Действие романа происходит в последние месяцы войны. В концлагере близ городка Меллерн вот уже десять лет живет и страдает заключенный под номером 509. Он достиг самой низкой ступени здешнего обитания, обретается в Малом лагере, в последнем кругу Ада. Тому, кто переведен сюда из Большого (трудового) лагеря, не на что больше надеяться, его ожидает голодная смерть. «В конце концов иссякла и эта ненависть. Борьба за корку хлеба стала важнее, чем все остальное. Этого требовала и выстраданная истина: ненависть и воспоминания так же разрушают борющееся со смертью “я”, как и боль. 509-й научился уходить в себя, забываться и не думать ни о чем, кроме того, как продлить свое существование еще на полчаса, на час, на день»[80].

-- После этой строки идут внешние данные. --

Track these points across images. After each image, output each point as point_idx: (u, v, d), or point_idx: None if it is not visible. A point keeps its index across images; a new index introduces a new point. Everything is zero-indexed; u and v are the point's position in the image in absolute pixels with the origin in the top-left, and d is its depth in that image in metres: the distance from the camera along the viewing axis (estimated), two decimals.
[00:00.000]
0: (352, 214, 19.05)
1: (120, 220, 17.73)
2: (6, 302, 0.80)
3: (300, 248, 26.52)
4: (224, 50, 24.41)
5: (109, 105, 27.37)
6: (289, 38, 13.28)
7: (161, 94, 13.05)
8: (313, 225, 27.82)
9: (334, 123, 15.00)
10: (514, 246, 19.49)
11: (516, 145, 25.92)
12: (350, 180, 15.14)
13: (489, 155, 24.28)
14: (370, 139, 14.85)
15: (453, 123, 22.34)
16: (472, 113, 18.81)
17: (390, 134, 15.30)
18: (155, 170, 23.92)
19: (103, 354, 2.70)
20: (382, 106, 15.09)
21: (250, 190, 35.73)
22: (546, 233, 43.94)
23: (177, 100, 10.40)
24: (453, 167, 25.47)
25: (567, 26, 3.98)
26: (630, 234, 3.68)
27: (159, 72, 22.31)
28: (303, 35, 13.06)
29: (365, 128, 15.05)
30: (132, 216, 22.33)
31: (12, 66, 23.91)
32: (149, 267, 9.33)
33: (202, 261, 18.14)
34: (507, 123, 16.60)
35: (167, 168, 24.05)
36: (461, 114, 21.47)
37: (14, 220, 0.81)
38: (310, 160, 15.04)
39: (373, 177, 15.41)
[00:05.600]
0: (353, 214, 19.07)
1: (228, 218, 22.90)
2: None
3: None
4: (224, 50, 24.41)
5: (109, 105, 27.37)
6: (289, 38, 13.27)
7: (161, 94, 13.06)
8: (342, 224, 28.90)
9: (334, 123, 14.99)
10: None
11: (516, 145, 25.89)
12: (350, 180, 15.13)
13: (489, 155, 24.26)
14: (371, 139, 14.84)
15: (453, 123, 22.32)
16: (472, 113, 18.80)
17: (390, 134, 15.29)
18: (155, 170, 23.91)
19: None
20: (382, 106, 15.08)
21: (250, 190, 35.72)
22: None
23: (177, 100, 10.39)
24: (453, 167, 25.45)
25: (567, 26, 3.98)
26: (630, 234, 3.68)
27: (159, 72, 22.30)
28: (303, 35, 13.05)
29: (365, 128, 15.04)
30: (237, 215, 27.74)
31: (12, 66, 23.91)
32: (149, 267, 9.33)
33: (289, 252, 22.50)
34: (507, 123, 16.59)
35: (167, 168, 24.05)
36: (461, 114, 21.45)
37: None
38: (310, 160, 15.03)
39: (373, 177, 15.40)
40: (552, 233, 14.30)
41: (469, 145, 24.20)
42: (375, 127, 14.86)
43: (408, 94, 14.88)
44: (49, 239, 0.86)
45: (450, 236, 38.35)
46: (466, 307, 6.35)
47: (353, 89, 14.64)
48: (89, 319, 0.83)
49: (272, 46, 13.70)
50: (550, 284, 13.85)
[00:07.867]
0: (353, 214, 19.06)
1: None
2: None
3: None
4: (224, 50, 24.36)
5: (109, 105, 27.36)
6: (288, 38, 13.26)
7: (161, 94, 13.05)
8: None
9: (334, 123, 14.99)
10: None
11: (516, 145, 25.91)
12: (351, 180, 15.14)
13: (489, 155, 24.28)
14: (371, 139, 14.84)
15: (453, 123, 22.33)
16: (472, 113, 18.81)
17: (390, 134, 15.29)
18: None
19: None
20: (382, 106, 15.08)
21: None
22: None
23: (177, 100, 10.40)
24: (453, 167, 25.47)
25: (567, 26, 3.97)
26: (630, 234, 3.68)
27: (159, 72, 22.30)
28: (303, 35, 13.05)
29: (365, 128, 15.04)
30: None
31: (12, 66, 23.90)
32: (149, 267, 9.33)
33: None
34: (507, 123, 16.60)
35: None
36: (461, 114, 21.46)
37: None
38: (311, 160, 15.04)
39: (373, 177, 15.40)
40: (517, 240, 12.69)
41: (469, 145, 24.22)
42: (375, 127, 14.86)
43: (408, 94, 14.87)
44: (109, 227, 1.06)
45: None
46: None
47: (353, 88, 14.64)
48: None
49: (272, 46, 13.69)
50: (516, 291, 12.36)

Роман начинается с описания первой бомбардировки Меллерна союзнической авиацией. С холма, на котором расположен лагерь, 509-й смотрит на пылающий город и отчаянно пытается погасить в себе вспыхнувшую надежду на то, что войне скоро придет конец, ведь надежда эта отбрасывает его назад, в «нормальную жизнь», которая в его положении слишком часто оборачивалась гнусным обманом. Вольтова дуга повествования возникает и сохраняется в следующих главах между неотвратимо приближающимся крахом гитлеровского режима и нарастающим сопротивлением, которое узники концлагеря оказывают команде свирепых эсэсовцев-охранников. «Наши жалкие крохи непокорности — это все, что у нас осталось».

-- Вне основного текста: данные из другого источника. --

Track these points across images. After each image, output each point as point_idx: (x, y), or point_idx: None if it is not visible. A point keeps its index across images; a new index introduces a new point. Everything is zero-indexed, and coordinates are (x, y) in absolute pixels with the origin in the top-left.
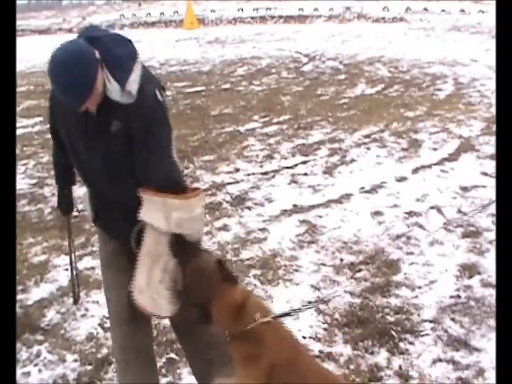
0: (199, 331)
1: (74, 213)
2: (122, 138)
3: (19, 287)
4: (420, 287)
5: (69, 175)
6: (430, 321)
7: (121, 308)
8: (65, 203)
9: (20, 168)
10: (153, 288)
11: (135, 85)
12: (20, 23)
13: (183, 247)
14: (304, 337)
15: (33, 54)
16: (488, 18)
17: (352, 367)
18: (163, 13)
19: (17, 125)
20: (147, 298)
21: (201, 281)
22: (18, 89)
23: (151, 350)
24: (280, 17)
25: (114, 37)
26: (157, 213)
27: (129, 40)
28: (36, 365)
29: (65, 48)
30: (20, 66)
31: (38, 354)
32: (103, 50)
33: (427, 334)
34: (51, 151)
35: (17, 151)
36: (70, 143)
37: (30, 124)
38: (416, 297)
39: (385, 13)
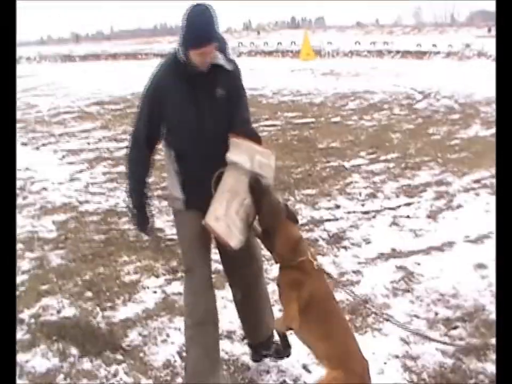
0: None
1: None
2: (223, 102)
3: (108, 304)
4: None
5: (145, 186)
6: None
7: (208, 278)
8: (143, 219)
9: (125, 187)
10: (229, 218)
11: (232, 56)
12: (144, 47)
13: (260, 186)
14: None
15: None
16: None
17: None
18: (280, 43)
19: (121, 145)
20: (223, 225)
21: (273, 213)
22: (134, 110)
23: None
24: (398, 52)
25: None
26: (243, 155)
27: None
28: None
29: (200, 6)
30: (139, 88)
31: (115, 374)
32: None
33: None
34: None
35: (125, 169)
36: (181, 116)
37: None
38: None
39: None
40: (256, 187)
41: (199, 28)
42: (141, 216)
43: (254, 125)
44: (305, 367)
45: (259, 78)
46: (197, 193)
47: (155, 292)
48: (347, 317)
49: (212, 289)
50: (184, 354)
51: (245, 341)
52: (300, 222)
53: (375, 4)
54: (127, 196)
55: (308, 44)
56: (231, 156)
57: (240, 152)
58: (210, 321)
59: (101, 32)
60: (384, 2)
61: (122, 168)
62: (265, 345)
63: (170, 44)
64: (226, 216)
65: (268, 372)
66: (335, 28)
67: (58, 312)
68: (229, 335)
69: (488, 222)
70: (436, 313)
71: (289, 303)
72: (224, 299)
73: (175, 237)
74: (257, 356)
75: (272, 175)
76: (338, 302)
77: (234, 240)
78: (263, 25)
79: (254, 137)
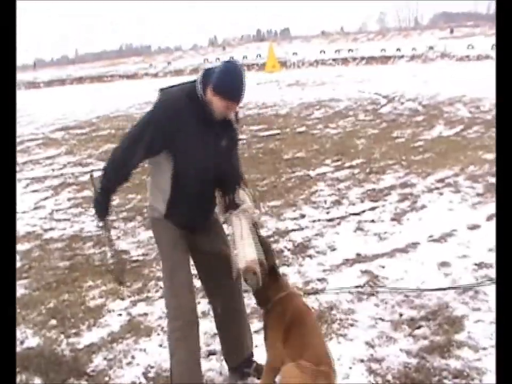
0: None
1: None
2: (225, 151)
3: (72, 331)
4: (484, 349)
5: (119, 185)
6: None
7: (190, 280)
8: (106, 209)
9: (90, 211)
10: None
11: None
12: (110, 69)
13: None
14: None
15: (117, 98)
16: None
17: None
18: (246, 56)
19: (94, 167)
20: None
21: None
22: (100, 133)
23: None
24: (362, 58)
25: None
26: (250, 203)
27: None
28: None
29: (238, 65)
30: (104, 110)
31: None
32: None
33: None
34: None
35: (90, 194)
36: (189, 149)
37: None
38: (479, 360)
39: (470, 51)
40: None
41: (238, 85)
42: (104, 204)
43: None
44: None
45: None
46: (181, 213)
47: (120, 315)
48: None
49: (193, 291)
50: (149, 374)
51: (223, 362)
52: (265, 234)
53: (339, 12)
54: (99, 182)
55: (273, 56)
56: (246, 202)
57: (249, 201)
58: (194, 323)
59: (65, 57)
60: (348, 10)
61: (87, 193)
62: (246, 363)
63: (136, 65)
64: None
65: None
66: (300, 38)
67: (22, 343)
68: None
69: (451, 220)
70: (401, 315)
71: (274, 344)
72: None
73: (140, 258)
74: (237, 375)
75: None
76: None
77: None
78: (228, 40)
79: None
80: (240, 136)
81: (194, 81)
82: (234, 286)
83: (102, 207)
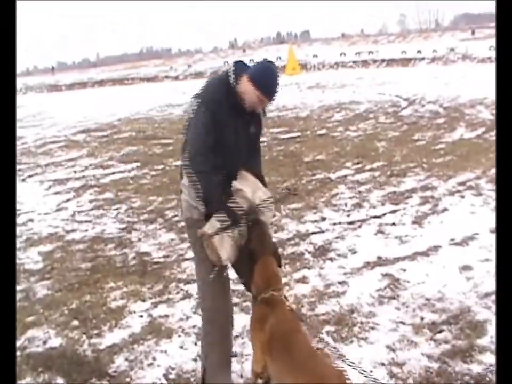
0: None
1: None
2: (254, 138)
3: (94, 331)
4: None
5: (221, 182)
6: None
7: (227, 283)
8: (231, 211)
9: (111, 213)
10: (224, 233)
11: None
12: (131, 71)
13: (256, 215)
14: None
15: (138, 101)
16: None
17: None
18: (266, 59)
19: (115, 170)
20: (217, 238)
21: (262, 241)
22: (121, 135)
23: None
24: (383, 60)
25: None
26: (248, 186)
27: None
28: None
29: (275, 65)
30: (125, 113)
31: None
32: None
33: None
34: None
35: (112, 196)
36: (222, 135)
37: (127, 169)
38: None
39: (492, 52)
40: (252, 215)
41: (274, 82)
42: (229, 212)
43: None
44: None
45: None
46: None
47: (141, 316)
48: (333, 328)
49: (230, 295)
50: (170, 376)
51: (243, 364)
52: (286, 236)
53: (359, 14)
54: (208, 205)
55: (293, 58)
56: (237, 183)
57: (246, 183)
58: (229, 326)
59: (87, 60)
60: (368, 12)
61: (108, 195)
62: None
63: (156, 67)
64: (222, 231)
65: None
66: (320, 41)
67: (45, 343)
68: None
69: (473, 223)
70: (422, 318)
71: (254, 346)
72: None
73: (161, 260)
74: None
75: (270, 215)
76: (305, 333)
77: (225, 254)
78: (249, 42)
79: (263, 182)
80: (261, 139)
81: (227, 72)
82: None
83: (229, 213)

Ремарку мало показать, каким изощренным и, следовательно, страшным телесным и душевным страданиям, пыткам, издевательствам, унижениям подвергается человек, оказавшийся во власти утративших человеческий облик, озверевших охранников. Обновляя гуманистический посыл своих антивоенных романов и романов об эмиграции, он доказывает, что достоинство человека остается неприкосновенным до тех пор, пока он не сдается, пока не прекращает его отстаивать. Имея в виду текст на обложку книги, он пишет в издательство «Кипенхойер и Витч»: «Считаю важным подчеркнуть, что книга не столько обвиняет, сколько утверждает волю человека к жизни, победу его духа».

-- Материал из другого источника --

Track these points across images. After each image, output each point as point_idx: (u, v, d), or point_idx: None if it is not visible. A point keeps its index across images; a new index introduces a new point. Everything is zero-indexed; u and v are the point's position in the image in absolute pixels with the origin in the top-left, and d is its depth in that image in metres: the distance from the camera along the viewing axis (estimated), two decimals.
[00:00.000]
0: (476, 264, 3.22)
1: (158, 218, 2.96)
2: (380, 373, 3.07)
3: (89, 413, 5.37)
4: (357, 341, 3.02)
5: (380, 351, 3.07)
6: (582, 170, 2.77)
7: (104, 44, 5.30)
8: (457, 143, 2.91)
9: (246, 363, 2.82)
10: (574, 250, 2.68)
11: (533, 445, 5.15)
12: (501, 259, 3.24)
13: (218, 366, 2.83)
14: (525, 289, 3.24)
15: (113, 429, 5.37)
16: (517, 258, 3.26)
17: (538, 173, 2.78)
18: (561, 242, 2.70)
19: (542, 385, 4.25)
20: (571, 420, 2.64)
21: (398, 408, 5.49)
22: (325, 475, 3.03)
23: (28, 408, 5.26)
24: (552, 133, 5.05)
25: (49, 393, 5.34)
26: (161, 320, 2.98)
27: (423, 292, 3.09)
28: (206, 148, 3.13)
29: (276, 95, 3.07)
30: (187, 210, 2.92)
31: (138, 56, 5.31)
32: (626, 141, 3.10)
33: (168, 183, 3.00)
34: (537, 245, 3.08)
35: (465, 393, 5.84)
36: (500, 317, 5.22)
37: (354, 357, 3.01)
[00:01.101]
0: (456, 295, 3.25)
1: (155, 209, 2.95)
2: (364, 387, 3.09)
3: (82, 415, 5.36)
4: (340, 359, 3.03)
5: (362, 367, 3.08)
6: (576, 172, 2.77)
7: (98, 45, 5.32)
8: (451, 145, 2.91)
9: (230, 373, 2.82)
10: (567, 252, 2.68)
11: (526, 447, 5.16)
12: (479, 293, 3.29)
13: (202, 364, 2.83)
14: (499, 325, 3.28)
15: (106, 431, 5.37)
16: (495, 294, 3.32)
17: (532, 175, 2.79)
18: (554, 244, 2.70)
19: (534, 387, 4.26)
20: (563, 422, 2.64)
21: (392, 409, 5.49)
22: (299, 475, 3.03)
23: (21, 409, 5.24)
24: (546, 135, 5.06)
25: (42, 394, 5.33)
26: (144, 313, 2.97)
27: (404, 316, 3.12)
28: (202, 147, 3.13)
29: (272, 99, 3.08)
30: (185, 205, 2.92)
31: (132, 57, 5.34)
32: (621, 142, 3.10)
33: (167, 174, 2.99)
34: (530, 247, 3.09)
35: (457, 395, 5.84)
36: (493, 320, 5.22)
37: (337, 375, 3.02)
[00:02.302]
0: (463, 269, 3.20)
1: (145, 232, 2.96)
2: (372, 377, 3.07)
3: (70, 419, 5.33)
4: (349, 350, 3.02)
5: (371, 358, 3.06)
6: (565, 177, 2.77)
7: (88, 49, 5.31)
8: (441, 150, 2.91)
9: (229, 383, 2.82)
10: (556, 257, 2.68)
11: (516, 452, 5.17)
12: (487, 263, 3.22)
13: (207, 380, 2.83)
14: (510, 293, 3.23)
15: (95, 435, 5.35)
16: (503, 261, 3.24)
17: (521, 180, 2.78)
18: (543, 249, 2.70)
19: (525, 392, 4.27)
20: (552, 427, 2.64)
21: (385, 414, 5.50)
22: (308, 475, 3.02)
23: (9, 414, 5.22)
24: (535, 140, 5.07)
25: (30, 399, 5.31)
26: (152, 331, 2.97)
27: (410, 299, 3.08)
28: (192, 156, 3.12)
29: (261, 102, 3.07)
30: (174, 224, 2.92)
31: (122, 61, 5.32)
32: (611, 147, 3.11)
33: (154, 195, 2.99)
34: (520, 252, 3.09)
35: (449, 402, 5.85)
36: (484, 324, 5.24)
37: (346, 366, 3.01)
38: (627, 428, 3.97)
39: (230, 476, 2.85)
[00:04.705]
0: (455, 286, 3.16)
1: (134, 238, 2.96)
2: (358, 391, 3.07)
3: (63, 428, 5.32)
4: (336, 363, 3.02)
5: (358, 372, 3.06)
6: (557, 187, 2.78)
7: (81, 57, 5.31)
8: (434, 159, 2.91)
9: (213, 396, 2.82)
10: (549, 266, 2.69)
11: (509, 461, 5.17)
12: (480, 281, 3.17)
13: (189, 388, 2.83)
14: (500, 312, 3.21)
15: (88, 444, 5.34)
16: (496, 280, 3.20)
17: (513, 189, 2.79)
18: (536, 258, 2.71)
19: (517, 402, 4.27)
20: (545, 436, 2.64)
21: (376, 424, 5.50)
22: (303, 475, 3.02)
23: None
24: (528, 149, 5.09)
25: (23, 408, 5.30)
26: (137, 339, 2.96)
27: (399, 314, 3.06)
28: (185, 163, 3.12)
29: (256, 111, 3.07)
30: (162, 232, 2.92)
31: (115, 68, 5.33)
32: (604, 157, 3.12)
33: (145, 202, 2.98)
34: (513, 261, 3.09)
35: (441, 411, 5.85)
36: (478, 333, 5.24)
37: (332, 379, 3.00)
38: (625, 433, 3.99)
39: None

Все то, о чем мы позже узнаем из воспоминаний выживших узников и исследований социологов, есть уже в изображении лагерной жизни у Ремарка: муки голода, отсутствие элементарной гигиены, переполненные бараки, груды трупов и омерзительный способ их удаления, зверские наказания, дарвинистская борьба за выживание. Есть «мусульмане», смиренно ожидающие своей смерти, есть героизм и «трусость» тех, кто истерзан и, кажется, лишен всех признаков человеческого достоинства. Будущее суживается до обладания коркой хлеба, вопрос о жизни или смерти решается в ближайшие секунды и минуты. Уже через пару лет после крушения Третьего рейха Ремарк проанализировал «организацию террора» (Вольфганг Софский) с ужасающей ясностью.